Within two months of completing genetic sequencing, Rosie received her first injection in December 2025, and by mid-March, a tennis ball-sized tumour on her leg had shrunk by roughly 75%. For a dog whose mobility had deteriorated in December, Rosie was jumping over a fence to chase rabbits by late January. The story has circulated widely as evidence that artificial intelligence can revolutionise cancer treatment.
Yet the research reveals something more measured and more important than the headlines suggest. The treatment worked for one tumour in one dog, and understanding the distinction between partial response and cure matters enormously to anyone considering these vaccines as cancer therapy.
What the data actually shows
Rosie was diagnosed with advanced mast cell cancer in 2024, and chemotherapy slowed the spread but couldn't shrink her tumours. Conyngham spent $3,000 to have Rosie's healthy DNA and tumor DNA sequenced at the University of New South Wales, then used AI tools including AlphaFold to pinpoint the mutations driving her cancer and identify potential drug targets.
Conyngham brought his data to UNSW's Ramaciotti Centre for Genomics, where researchers initially hesitated but agreed to collaborate after reviewing his analysis. Pall Thordarson, director of the UNSW RNA Institute, designed and produced the bespoke mRNA vaccine, and it was less than two months from when Conyngham designed the sequence until the construct was handed over.
Clinical significance here is critical. One of Rosie's tumours didn't respond, and the team is already sequencing it to design a second vaccine. UNSW published a blog post specifying that Rosie still has cancer and it is still incurable, though she was doing better and her tumours have shrunk so much you can see her legs again. This is not a cured dog; it is a dog with better symptom control from one partially successful treatment.

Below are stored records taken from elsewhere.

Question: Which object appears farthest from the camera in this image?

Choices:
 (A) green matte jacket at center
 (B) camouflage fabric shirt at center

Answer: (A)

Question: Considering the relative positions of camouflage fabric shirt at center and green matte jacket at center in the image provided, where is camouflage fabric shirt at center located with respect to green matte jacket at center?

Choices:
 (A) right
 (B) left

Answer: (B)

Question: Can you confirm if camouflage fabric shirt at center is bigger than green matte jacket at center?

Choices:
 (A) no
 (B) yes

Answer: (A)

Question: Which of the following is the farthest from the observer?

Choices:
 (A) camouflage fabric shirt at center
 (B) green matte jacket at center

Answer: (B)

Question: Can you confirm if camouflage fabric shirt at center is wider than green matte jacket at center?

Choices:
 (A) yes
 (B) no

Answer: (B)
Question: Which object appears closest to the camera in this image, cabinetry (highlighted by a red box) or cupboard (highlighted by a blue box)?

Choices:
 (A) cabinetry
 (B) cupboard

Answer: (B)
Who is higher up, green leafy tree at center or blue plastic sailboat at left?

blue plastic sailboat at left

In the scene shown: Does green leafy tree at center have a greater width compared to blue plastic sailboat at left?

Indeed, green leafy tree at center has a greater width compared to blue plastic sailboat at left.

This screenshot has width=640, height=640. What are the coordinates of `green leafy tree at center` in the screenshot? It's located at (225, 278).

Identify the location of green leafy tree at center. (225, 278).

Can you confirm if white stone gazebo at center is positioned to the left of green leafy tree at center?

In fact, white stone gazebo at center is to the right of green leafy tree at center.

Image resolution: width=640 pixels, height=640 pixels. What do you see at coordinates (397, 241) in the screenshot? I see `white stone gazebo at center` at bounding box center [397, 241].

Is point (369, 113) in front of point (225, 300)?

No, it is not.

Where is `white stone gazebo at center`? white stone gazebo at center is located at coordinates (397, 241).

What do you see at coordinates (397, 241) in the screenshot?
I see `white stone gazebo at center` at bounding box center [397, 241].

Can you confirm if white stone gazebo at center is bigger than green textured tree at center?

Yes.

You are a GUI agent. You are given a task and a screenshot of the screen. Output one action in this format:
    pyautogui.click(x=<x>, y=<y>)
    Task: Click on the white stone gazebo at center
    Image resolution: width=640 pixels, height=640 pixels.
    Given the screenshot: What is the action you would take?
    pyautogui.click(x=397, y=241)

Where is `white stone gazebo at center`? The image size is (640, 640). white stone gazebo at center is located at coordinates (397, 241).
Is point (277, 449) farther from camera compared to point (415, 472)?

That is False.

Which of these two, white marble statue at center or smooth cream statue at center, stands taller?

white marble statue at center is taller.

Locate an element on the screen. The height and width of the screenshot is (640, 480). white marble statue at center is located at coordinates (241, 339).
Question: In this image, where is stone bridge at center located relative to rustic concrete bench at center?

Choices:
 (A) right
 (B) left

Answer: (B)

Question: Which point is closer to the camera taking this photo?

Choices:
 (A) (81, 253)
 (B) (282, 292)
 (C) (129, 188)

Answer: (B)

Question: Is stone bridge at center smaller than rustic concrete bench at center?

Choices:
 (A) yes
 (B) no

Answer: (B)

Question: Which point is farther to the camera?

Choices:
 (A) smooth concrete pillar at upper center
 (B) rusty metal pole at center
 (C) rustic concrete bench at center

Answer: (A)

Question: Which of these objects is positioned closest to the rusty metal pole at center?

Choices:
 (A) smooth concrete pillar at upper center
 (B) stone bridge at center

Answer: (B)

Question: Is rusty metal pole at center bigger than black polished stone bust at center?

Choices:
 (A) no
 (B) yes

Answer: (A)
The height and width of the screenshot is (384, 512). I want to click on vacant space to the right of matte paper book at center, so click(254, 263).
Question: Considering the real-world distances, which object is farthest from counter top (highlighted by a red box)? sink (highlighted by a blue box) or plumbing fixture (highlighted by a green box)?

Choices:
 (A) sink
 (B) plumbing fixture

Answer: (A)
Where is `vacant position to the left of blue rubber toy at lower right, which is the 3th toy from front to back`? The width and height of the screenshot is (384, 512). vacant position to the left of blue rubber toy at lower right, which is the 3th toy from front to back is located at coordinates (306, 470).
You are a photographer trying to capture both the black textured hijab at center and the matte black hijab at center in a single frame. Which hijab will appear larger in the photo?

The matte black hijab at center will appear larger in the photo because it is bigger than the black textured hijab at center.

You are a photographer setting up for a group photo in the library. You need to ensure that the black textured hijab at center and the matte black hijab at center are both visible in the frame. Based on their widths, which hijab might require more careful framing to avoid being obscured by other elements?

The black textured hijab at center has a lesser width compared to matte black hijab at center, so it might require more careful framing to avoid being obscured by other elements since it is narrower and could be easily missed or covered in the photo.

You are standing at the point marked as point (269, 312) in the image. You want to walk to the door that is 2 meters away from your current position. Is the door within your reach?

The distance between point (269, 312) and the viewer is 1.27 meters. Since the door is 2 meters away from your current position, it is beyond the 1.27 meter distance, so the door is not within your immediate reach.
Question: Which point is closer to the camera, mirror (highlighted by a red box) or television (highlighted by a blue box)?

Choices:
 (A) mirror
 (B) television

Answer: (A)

What AI actually did versus what headlines claim
The framing of this story in social media and some news outlets suggests AI designed the vaccine. AI tools assisted with research and data exploration, but did not design the cancer therapy, despite headlines saying so.
ChatGPT served as a research assistant and planning tool, AlphaFold predicted protein structures, but the critical decisions—which neoantigens to target, how to design the mRNA sequence, and how to confirm the design—required human judgment from Conyngham and deep domain expertise from Thordarson's team at UNSW. The AlphaFold confidence score for Rosie's c-KIT protein was 54.55, which UNSW structural biologist Dr. Kate Michie publicly described as low, noting that AlphaFold can get things wrong and significant lab work is needed to validate any output.
The AI accelerated a pipeline that would otherwise require months of manual literature review and computational modelling. That acceleration is genuinely significant. Compressing research that might take months into a timeline of weeks changes what becomes possible for someone with technical expertise and institutional access. But this is different from saying AI designed a cancer cure.
The context investors and patients should understand
This is one dog, one tumour, with no controlled trial. Mast cell tumours can sometimes shrink spontaneously. Human trials would require years of regulatory work and hundreds of millions of dollars in testing.
Rosie's treatment was possible because veterinary experimental treatments face lighter regulatory scrutiny than human medicine. There is no veterinary equivalent of FDA Phase I-III clinical trials for a one-off compassionate use case. Scaling this to a standardised treatment for dogs or humans would require years of regulatory work that this single case does not shortcut.
The underlying science is sound. The same mRNA platform technology is already being tested in dozens of human clinical trials by some of the biggest names in pharma, and the most advanced programmes are nearing potential regulatory approval. Moderna and Merck's jointly developed personalized melanoma vaccine showed a 49% reduction in the risk of cancer recurrence or death over five years of follow-up when combined with Merck's Keytruda.
What Rosie's case demonstrates is that the pipeline—sequence the tumour, model the mutations, design a targeted mRNA vaccine—can be compressed from years into months using AI tools that are freely available today. That is the headline worth reporting.
What patients should take from this
Conyngham himself is clear-eyed about the limits: I'm under no illusion that this is a cure, but I do believe this treatment has bought Rosie significantly more time and quality of life. Improved quality of life and extended survival are not trivial goods in cancer treatment, and they matter clinically. Neither is a cure, and the distinction shapes reasonable expectations.
The research shows that personalised medicine using mRNA technology can be effective when designed properly and administered under careful conditions. What it does not show is that AI systems have solved cancer or that regulatory pathways are unnecessary obstacles. Both propositions have circulated in social media responses to this story, and both distort what the evidence actually tells us.
Rosie's improved mobility and quality of life are genuine achievements that matter to her owner and to researchers developing human treatments. The speed with which her treatment was designed and manufactured signals real progress in making personalised cancer vaccines faster and cheaper to produce. But distinguishing between those concrete findings and the broader claim that AI has fundamentally changed cancer treatment is where evidence-based health reporting must hold the line.